I have been reading that there are various tax laws that prevent one from doing things like locking in one's short term gains on a stock by purchasing (or selling) options, or resetting one's cost basis by selling and repurchasing a stock. Does this also apply if one of the accounts is tax sheltered and the other is not?

For instance, suppose I purchase a stock in an IRA and it appreciates in value. I then sell the stock but immediately repurchase it at about the same price in a non-tax sheltered accounts. Does this effectively reset my cost basis so I don't have any tax on the original gain since all the gains were in the IRA? What if it was a wash sale where I sold in my regular account and re-bought in the IRA?

Likewise, suppose I buy a stock and it skyrockets, but I'm concerned about it crashing before I can hold it for a year. If I sell immediately I could incur substantial taxes because it would count as ordinary income. If I sell options against it to lock in the gain it also counts as ordinary income even if the options are long term.. But what if I hedged the stock by selling options in an IRA account and the stock crashes. Does this bypass the taxes because the gains were in a tax sheltered account?

Even if I used two non-sheltered accounts this would apply, but does it make any difference if one of the accounts is tax sheltered?

Assume that in both cases the IRA is a Roth IRA, so I effectively pay no taxes on the gains, even when withdrawing.

3 Answers 3


What if it was a wash sale where I sold in my regular account and re-bought in the IRA?

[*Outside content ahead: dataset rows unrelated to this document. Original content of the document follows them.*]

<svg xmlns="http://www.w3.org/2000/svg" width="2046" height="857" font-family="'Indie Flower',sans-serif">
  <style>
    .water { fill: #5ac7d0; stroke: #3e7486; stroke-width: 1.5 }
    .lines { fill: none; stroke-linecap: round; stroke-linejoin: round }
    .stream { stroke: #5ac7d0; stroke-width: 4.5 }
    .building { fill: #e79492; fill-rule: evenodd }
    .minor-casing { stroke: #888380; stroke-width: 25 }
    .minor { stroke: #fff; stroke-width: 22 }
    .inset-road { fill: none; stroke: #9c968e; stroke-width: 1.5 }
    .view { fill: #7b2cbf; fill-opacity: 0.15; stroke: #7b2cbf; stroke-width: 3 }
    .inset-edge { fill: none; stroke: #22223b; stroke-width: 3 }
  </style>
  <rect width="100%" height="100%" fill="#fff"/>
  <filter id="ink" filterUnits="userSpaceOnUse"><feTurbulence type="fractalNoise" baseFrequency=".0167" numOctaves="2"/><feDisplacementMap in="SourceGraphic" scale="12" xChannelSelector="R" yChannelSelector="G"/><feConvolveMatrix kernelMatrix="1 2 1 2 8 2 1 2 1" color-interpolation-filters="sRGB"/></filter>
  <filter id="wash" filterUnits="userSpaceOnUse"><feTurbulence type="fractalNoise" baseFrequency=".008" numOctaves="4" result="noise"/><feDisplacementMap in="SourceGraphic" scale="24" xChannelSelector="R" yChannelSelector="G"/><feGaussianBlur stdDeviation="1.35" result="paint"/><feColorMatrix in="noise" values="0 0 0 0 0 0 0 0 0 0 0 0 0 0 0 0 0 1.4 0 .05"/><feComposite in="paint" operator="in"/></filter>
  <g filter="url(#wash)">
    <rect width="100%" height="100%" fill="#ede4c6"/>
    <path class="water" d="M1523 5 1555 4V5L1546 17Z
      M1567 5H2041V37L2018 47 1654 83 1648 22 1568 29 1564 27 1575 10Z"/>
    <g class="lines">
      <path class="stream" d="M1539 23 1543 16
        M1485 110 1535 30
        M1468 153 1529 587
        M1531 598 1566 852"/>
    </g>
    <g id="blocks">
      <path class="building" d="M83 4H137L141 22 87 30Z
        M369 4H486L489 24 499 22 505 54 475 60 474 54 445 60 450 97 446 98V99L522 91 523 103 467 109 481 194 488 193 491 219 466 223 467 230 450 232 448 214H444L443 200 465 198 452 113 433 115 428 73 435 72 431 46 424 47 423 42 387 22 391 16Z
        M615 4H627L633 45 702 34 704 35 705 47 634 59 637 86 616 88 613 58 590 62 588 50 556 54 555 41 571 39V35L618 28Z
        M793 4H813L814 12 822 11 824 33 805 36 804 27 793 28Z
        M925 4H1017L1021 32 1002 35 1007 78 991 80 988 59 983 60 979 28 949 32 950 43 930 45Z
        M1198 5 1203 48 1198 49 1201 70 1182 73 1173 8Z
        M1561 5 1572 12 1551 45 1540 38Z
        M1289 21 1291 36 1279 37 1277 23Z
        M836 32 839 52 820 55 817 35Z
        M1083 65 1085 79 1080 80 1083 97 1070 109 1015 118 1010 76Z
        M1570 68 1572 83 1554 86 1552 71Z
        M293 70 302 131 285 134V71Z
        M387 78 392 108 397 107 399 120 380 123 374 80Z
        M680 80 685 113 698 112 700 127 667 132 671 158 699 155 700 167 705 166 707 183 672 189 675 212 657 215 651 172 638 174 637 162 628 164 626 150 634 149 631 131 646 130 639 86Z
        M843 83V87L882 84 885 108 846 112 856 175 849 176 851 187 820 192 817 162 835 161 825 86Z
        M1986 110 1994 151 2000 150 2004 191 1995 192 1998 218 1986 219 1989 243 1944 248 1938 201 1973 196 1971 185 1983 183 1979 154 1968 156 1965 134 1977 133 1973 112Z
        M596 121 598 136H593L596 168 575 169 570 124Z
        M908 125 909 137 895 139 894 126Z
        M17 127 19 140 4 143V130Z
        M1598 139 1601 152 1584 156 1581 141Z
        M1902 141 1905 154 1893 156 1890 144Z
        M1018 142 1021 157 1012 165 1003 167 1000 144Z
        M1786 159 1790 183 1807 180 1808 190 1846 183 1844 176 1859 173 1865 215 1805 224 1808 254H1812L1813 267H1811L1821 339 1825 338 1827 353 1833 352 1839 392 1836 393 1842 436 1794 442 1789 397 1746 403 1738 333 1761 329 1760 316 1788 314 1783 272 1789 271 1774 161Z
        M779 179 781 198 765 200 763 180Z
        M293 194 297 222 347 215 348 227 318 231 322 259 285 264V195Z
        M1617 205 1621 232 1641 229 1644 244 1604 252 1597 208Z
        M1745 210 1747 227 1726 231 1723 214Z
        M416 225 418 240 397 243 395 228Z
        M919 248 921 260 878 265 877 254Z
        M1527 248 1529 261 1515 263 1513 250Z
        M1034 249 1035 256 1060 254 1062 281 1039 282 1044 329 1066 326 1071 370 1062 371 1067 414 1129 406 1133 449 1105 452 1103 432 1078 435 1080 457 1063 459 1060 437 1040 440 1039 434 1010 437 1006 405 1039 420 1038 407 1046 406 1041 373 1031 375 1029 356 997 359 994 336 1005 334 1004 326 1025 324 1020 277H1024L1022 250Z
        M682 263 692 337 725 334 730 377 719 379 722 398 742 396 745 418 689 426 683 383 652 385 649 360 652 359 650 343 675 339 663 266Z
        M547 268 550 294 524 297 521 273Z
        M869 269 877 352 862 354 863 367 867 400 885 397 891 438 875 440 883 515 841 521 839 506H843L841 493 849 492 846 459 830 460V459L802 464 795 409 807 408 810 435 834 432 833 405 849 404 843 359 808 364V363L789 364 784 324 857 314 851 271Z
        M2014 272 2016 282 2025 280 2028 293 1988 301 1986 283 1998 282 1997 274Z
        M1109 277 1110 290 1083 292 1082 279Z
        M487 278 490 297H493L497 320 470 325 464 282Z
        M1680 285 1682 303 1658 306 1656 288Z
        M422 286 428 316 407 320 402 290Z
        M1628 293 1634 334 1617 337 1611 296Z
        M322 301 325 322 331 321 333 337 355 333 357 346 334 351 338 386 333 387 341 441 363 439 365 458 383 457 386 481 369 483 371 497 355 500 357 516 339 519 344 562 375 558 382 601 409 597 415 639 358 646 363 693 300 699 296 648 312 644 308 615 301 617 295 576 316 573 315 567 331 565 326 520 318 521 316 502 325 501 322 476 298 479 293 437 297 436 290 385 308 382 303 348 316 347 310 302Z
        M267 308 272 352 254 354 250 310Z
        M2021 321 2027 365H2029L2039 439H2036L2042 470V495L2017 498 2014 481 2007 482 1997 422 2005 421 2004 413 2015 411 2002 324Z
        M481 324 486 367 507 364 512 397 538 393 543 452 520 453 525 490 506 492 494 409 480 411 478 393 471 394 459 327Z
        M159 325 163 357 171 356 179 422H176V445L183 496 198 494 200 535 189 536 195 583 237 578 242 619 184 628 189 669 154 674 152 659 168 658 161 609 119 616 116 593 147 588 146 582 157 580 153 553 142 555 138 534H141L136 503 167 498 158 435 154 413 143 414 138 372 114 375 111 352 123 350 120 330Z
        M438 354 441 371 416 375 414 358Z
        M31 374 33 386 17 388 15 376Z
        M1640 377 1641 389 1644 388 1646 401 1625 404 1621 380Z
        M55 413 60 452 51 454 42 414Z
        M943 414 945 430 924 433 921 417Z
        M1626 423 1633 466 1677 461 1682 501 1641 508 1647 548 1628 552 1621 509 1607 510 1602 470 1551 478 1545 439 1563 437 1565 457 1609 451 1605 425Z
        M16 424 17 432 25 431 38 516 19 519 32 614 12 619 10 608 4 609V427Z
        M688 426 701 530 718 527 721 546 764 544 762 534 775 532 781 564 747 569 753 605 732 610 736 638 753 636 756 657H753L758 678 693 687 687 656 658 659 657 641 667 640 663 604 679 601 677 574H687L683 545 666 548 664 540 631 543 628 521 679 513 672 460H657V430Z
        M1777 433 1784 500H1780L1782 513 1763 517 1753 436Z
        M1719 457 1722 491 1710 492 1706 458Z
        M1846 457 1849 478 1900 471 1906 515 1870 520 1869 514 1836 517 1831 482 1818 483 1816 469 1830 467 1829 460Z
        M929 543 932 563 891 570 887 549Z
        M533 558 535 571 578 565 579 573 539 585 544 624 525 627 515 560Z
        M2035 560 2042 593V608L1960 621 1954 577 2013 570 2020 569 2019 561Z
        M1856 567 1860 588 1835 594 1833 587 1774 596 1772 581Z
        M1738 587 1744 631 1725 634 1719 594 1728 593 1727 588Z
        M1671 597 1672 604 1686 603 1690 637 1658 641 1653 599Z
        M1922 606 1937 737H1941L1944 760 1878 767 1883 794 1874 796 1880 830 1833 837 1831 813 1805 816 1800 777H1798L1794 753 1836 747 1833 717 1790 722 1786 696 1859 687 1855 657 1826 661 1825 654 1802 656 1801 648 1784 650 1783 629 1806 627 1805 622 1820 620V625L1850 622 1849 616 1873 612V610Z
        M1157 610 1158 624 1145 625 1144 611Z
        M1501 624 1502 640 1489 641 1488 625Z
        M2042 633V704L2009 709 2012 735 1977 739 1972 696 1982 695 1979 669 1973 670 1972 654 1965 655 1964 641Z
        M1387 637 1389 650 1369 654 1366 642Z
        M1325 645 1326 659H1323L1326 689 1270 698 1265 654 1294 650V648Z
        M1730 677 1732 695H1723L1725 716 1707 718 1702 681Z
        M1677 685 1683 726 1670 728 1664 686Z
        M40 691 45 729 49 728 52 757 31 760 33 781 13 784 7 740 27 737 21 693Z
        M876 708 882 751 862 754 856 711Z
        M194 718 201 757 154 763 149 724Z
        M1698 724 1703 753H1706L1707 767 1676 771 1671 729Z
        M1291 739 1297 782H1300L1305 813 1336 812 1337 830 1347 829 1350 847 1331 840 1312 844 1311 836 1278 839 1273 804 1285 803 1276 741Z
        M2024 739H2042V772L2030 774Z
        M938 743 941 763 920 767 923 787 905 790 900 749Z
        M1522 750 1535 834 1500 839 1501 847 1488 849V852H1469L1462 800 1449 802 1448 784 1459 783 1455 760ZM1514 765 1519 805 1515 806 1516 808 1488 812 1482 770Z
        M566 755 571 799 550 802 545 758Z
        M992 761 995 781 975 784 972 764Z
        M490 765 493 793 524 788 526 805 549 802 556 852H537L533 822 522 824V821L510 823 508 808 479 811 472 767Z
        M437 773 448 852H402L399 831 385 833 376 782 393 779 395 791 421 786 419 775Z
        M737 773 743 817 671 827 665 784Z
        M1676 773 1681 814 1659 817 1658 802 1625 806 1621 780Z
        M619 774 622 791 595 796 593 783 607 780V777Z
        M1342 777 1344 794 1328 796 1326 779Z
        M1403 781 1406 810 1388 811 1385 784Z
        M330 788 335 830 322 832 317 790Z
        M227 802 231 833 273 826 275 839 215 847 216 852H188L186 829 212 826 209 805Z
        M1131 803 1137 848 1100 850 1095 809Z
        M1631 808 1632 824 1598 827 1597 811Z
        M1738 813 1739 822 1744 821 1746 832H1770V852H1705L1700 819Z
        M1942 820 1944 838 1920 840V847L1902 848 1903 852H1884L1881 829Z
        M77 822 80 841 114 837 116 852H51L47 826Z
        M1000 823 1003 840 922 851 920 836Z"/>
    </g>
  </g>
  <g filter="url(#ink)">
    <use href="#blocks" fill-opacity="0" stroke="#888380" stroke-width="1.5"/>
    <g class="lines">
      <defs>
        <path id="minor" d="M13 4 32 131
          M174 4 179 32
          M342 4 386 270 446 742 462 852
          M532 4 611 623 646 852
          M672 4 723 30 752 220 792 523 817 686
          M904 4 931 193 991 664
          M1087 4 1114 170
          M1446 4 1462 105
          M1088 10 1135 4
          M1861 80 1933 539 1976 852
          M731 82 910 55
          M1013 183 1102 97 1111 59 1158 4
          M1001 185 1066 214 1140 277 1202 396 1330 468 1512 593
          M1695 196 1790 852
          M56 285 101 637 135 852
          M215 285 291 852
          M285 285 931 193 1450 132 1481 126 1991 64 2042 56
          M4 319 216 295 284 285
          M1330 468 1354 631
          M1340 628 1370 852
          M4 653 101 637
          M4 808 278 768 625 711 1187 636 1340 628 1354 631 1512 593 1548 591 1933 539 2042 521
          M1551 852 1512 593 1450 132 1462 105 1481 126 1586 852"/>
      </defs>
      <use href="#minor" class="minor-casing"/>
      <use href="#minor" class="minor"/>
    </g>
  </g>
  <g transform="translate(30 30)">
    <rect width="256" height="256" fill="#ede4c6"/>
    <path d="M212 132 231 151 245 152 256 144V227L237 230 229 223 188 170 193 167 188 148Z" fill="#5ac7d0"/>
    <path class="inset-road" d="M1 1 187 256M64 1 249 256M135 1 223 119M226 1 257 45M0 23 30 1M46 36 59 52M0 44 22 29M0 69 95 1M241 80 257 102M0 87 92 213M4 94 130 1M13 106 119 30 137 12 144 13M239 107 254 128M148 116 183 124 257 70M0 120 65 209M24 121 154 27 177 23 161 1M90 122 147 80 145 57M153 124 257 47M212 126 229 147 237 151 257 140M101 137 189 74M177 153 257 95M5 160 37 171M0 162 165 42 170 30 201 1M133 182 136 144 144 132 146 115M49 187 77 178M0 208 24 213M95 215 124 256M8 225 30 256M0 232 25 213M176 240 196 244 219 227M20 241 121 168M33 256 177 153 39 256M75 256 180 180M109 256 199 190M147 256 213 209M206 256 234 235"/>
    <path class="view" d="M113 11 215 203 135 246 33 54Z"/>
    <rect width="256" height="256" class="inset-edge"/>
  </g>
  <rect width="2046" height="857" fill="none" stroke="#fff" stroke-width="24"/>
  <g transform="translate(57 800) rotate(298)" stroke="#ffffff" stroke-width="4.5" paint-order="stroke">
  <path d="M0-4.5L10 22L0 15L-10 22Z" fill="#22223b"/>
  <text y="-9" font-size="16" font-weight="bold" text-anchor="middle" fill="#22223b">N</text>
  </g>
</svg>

You can't harvest loss. From https://www.investopedia.com/articles/retirement/09/ira-wash-sale-rule.asp (mirror):

In 2008, the IRS issued "Revenue Ruling 2008-5," in which it addressed the question of whether the wash-sale rules apply to IRAs. In the ruling, the IRS explained that when shares are sold in a non-retirement account and substantially identical shares are purchased in an IRA within 30 days, the investor cannot claim tax losses for the sale, and the basis in the individual's IRA is not increased.


You can't sell options to lock in gains and protect the principal. In practical terms, you can hedge some of the risk with option selling but not all of the principal.

There is no prohibition against protecting gains with short options or locking in gains with long options.

The only limitation is what types of trading are allowed in your retirement account (for example, you can't sell naked options).

There may be tax consequences for various types of trading. For example, selling non qualified covered calls changes the holding period of the stock.

If you want to reset cost basis by moving a position from sheltered to non sheltered or vice versa, the IRS has no issue with gains. However, you will owe taxes on those gains either now (non sheltered) or later when you begin making withdrawals (sheltered).

Where you can get into trouble is wash sales (see Frank's answer).

The short answer is that you cannot avoid taxes on capital gains. You pay them now or you pay them later.

  • 1
    Some of what you are saying is confusing me... you said I will owe taxes on the gain when I begin making withdrawals (sheltered) but isn't a Roth IRA not taxed on withdrawals of gains? And you say you can't sell options to lock in gains, then say there is no prohibition on it, then say there may be tax consequences. The tax consequences are exactly what I'm looking for references to - for instance, I can't sell a covered call from a sheltered account on a stock in a non-sheltered because my broker would treat it as naked... (cont)
    – user12515
    Feb 4, 2021 at 16:49
  • ...but if I bought a put it's not clear to me if the sheltered nature of the account would prevent it from "co-mingling" for tax purposes, or if the fact that it's a separate account of different tax status would prevent this, just like it would prevent me from writing the calls.
    – user12515
    Feb 4, 2021 at 16:50
  • Tie my first 3 paragraphs together. Then see paragraph #3: `The only limitation is what types of trading are allowed in your retirement account (for example, you can't sell naked options). That's why you can't sell a naked call in your retirement account, for any reason. Feb 4, 2021 at 17:01
  • 1
    In the early part your question you stated IRA not Roth IRA so take my answer as applicable to a traditional IRA. If you are placing trades in two separate accounts then those trades are separate as is the taxation. No comingling. Suppose you own stock in a traditional IRA and you buy protective puts in your regular account. Gains on the IRA will be paid when you make withdrawals. Gains and loss in your regular account will go on the tax return of the year the trade is closed. Feb 4, 2021 at 17:02

It is legal and I have done it to sell a stock for a profit and the same day buy the stock back. This will reset the cost basis. It will also generate a tax liability. The wash rule does not apply in this case because you sold it stock at a gain.